▶ _TASK PROMPT_: Lines of the listing that contain "bereuen" need to be copied.

▶ _LISTED ENTRIES_:

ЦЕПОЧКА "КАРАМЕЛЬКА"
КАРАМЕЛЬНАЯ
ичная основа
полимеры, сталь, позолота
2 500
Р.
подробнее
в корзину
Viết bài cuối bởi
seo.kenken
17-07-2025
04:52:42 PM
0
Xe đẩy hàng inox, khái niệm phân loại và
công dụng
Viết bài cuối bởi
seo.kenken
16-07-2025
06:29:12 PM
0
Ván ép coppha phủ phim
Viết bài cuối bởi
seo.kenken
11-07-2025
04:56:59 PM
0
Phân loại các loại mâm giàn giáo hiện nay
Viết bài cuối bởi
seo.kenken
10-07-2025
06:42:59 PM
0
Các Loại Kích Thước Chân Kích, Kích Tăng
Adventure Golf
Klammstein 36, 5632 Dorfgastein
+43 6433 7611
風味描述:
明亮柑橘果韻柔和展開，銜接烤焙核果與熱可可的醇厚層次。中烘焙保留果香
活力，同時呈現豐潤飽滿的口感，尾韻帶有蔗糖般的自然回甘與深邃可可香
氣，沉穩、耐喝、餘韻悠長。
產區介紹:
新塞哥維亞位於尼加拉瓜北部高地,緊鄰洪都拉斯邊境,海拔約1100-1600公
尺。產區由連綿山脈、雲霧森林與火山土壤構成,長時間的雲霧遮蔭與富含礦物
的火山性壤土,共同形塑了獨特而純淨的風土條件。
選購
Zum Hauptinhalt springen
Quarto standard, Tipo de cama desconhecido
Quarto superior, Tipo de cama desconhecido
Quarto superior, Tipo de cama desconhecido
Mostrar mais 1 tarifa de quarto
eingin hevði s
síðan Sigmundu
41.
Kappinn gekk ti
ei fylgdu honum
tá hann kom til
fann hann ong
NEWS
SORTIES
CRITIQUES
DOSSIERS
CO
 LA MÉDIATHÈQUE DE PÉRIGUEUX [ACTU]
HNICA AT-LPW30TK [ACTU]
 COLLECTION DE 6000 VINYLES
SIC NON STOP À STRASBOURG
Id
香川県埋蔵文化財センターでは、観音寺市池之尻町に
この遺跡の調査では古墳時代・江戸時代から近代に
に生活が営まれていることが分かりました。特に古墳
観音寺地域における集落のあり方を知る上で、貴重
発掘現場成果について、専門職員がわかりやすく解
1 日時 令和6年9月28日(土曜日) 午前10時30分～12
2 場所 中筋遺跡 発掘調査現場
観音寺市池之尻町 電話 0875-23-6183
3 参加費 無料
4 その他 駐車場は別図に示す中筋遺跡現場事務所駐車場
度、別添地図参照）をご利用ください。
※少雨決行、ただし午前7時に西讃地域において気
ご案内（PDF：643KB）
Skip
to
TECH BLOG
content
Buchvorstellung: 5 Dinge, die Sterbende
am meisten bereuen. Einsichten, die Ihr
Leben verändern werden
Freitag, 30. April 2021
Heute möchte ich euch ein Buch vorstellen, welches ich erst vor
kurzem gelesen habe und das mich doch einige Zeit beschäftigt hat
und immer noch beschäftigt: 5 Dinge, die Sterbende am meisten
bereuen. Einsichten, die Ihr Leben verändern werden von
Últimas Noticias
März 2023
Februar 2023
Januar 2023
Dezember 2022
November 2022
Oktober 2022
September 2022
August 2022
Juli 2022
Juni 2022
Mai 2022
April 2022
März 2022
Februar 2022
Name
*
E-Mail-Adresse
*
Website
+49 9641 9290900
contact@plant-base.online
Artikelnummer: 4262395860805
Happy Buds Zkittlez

▶ _WRITTEN RESPONSE_:
am meisten bereuen. Einsichten, die Ihr
bereuen. Einsichten, die Ihr Leben verändern werden von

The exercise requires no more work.